Data:
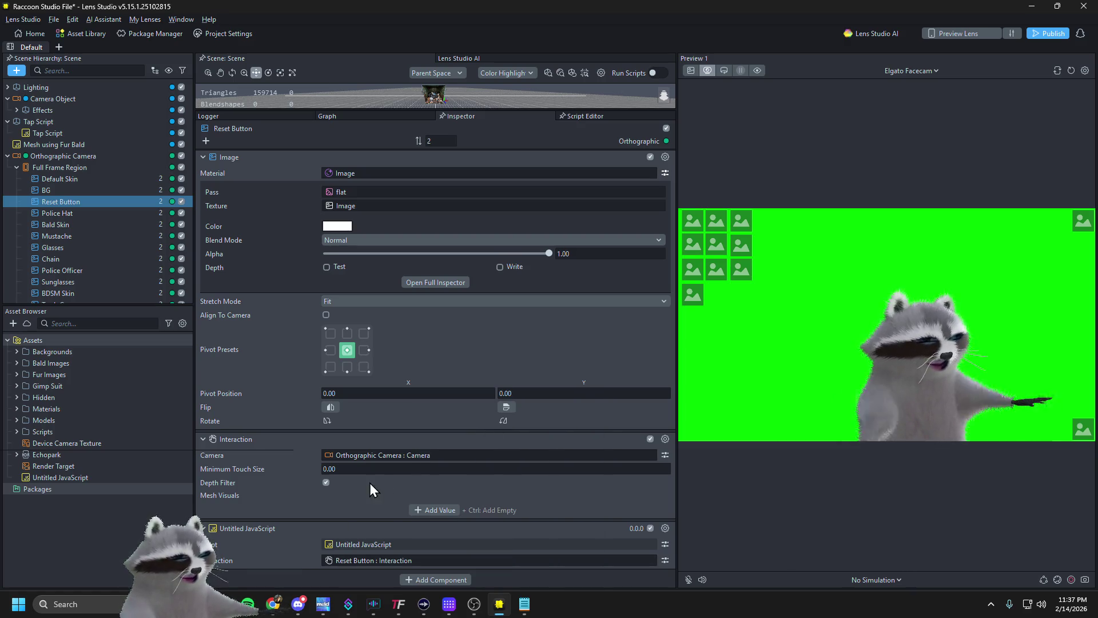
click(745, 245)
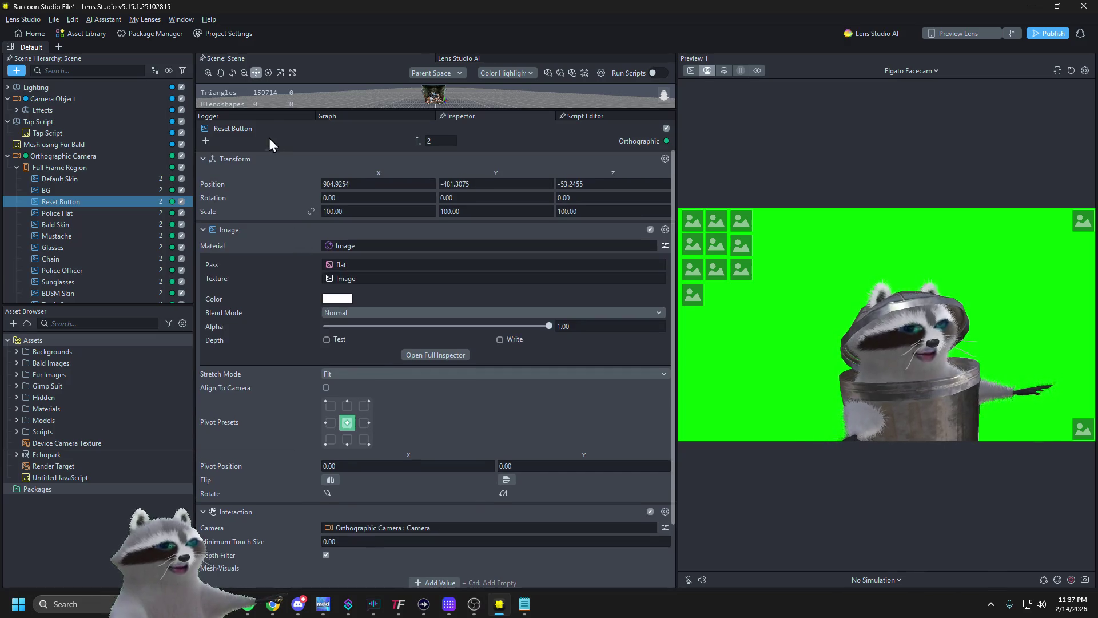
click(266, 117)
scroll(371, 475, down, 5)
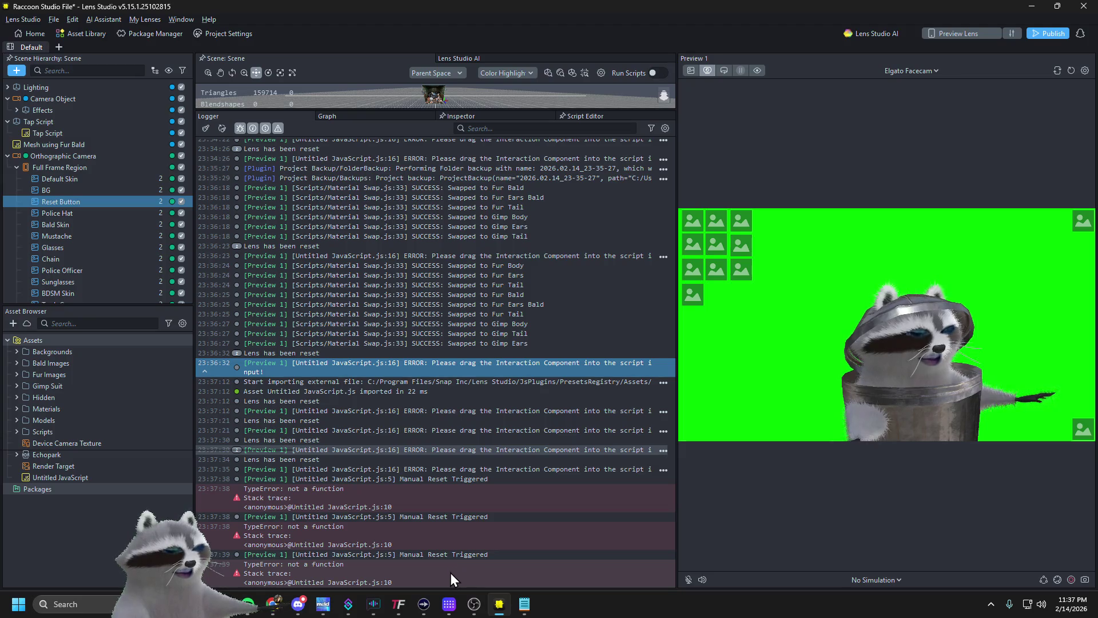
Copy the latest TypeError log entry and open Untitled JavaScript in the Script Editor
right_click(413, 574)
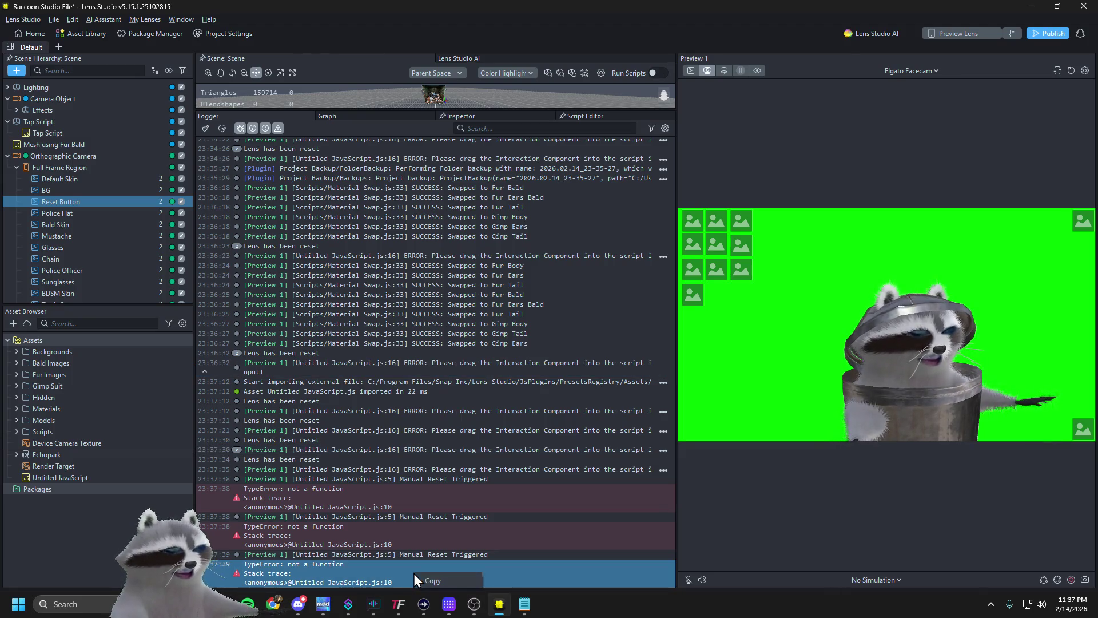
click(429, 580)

About this task:
When you reach a picture, pass over it; write out all other material exactly.

Answer space:
click(745, 245)
click(266, 117)
scroll(371, 475, down, 5)
Copy the latest TypeError log entry and open Untitled JavaScript in the Script Editor
right_click(413, 574)
click(429, 580)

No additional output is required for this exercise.